Nur die toten Juden zählen

Den von den Nazis ermordeten Juden wird nicht nur im Rathaus gedacht, sondern auch davor: Im Juni 2012 wurden Stolpersteine zu ihrem Gedenken verlegt. Diese werden von Abgeordneten der CDU, den Grünen, der LINKEN und der SPD gereinigt. Für den an einer im November 2022 – äußerst medienwirksam inszenierten – Putzaktion beteiligten LINKEN-Politiker bedeutete diese laut NDR „gelebte Demokratie und Respekt vor der deutschen Geschichte, die zur Vorsicht mahnt.“

Andere Politiker äußerten sich ähnlich.
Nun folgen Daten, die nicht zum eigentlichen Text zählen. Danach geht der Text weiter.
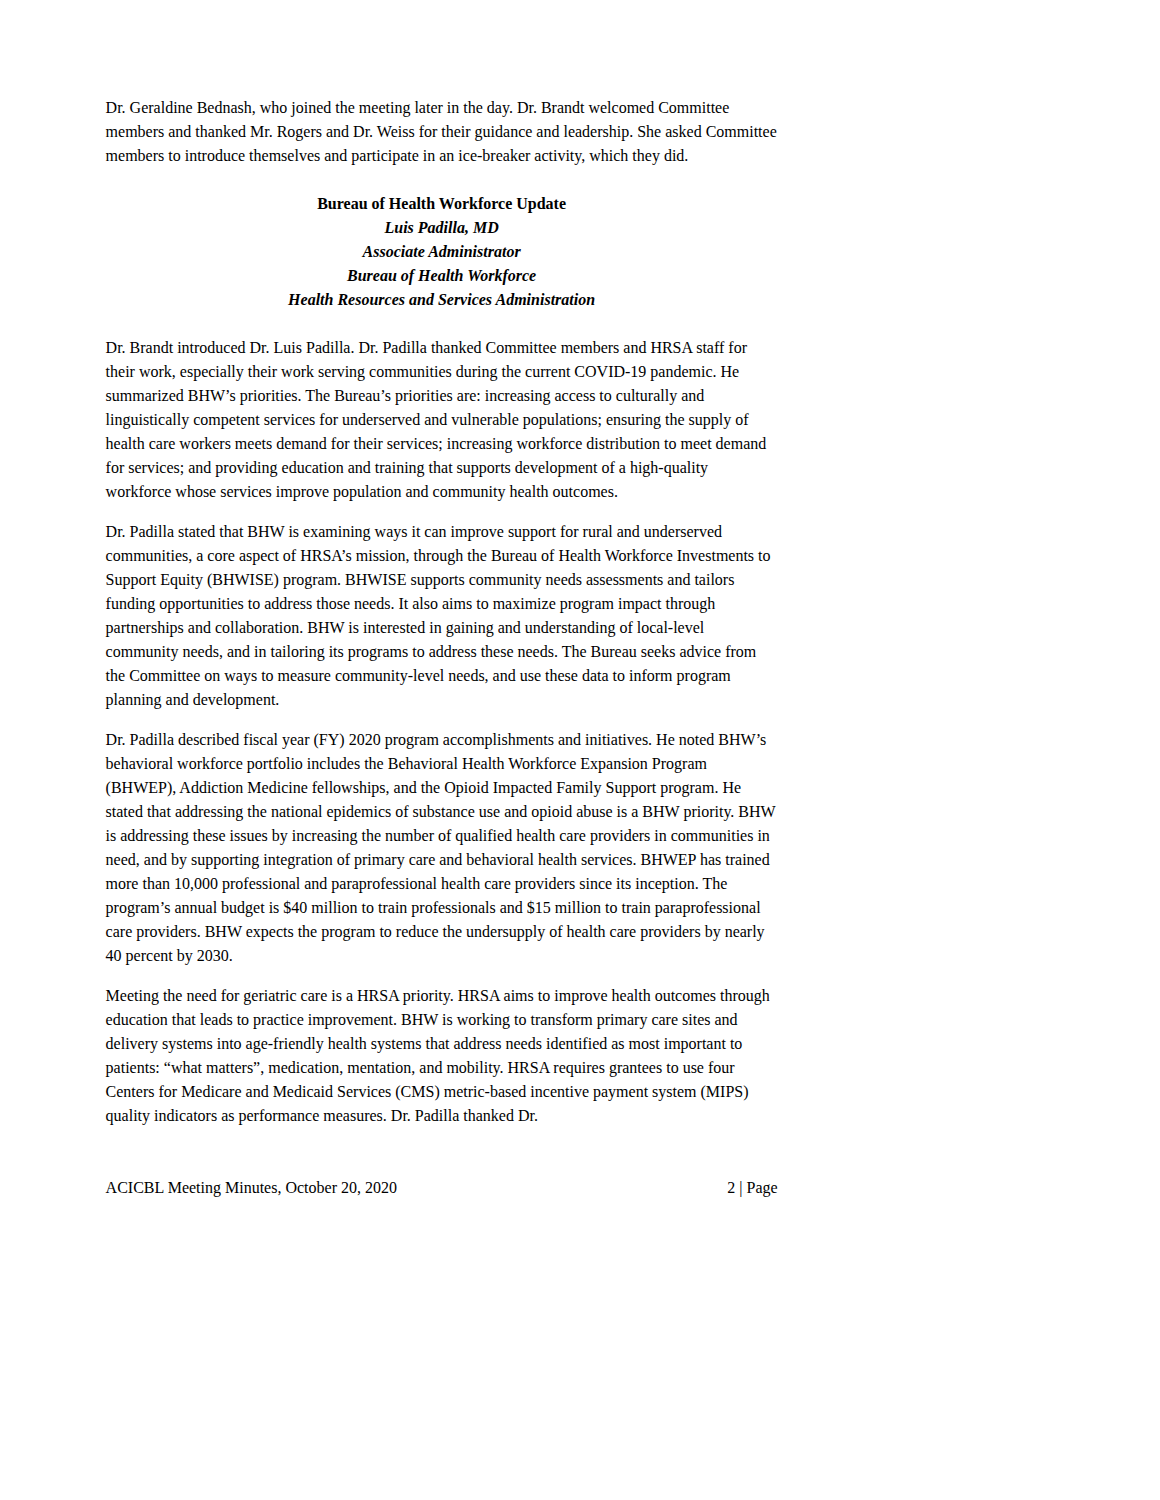Dr. Geraldine Bednash, who joined the meeting later in the day. Dr. Brandt welcomed Committee members and thanked Mr. Rogers and Dr. Weiss for their guidance and leadership. She asked Committee members to introduce themselves and participate in an ice-breaker activity, which they did.
Bureau of Health Workforce Update
Luis Padilla, MD
Associate Administrator
Bureau of Health Workforce
Health Resources and Services Administration
Dr. Brandt introduced Dr. Luis Padilla. Dr. Padilla thanked Committee members and HRSA staff for their work, especially their work serving communities during the current COVID-19 pandemic. He summarized BHW’s priorities. The Bureau’s priorities are: increasing access to culturally and linguistically competent services for underserved and vulnerable populations; ensuring the supply of health care workers meets demand for their services; increasing workforce distribution to meet demand for services; and providing education and training that supports development of a high-quality workforce whose services improve population and community health outcomes.
Dr. Padilla stated that BHW is examining ways it can improve support for rural and underserved communities, a core aspect of HRSA’s mission, through the Bureau of Health Workforce Investments to Support Equity (BHWISE) program. BHWISE supports community needs assessments and tailors funding opportunities to address those needs. It also aims to maximize program impact through partnerships and collaboration. BHW is interested in gaining and understanding of local-level community needs, and in tailoring its programs to address these needs. The Bureau seeks advice from the Committee on ways to measure community-level needs, and use these data to inform program planning and development.
Dr. Padilla described fiscal year (FY) 2020 program accomplishments and initiatives. He noted BHW’s behavioral workforce portfolio includes the Behavioral Health Workforce Expansion Program (BHWEP), Addiction Medicine fellowships, and the Opioid Impacted Family Support program. He stated that addressing the national epidemics of substance use and opioid abuse is a BHW priority. BHW is addressing these issues by increasing the number of qualified health care providers in communities in need, and by supporting integration of primary care and behavioral health services. BHWEP has trained more than 10,000 professional and paraprofessional health care providers since its inception. The program’s annual budget is $40 million to train professionals and $15 million to train paraprofessional care providers. BHW expects the program to reduce the undersupply of health care providers by nearly 40 percent by 2030.
Meeting the need for geriatric care is a HRSA priority. HRSA aims to improve health outcomes through education that leads to practice improvement. BHW is working to transform primary care sites and delivery systems into age-friendly health systems that address needs identified as most important to patients: “what matters”, medication, mentation, and mobility. HRSA requires grantees to use four Centers for Medicare and Medicaid Services (CMS) metric-based incentive payment system (MIPS) quality indicators as performance measures. Dr. Padilla thanked Dr.
ACICBL Meeting Minutes, October 20, 2020 2 | Page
Das ließe hoffen, dass die Politik sich auch gegen den ständig wachsenden Antisemitismus – auch und gerade vor der eigenen „Haustür“ – beschäftigt. Und zwar nicht vorsichtig, sondern ganz energisch. Das ist jedoch nicht der Fall. Zwar gedenken sie oft und gern der ermordeten Juden, die lebenden lassen sie mit der wachsenden Gefährdung, die diese selbst konstatieren und die Michael T.* am eigenen Leib erfahren hat, nahezu komplett allein. Lediglich einzelne Politiker beschäftigen sich damit.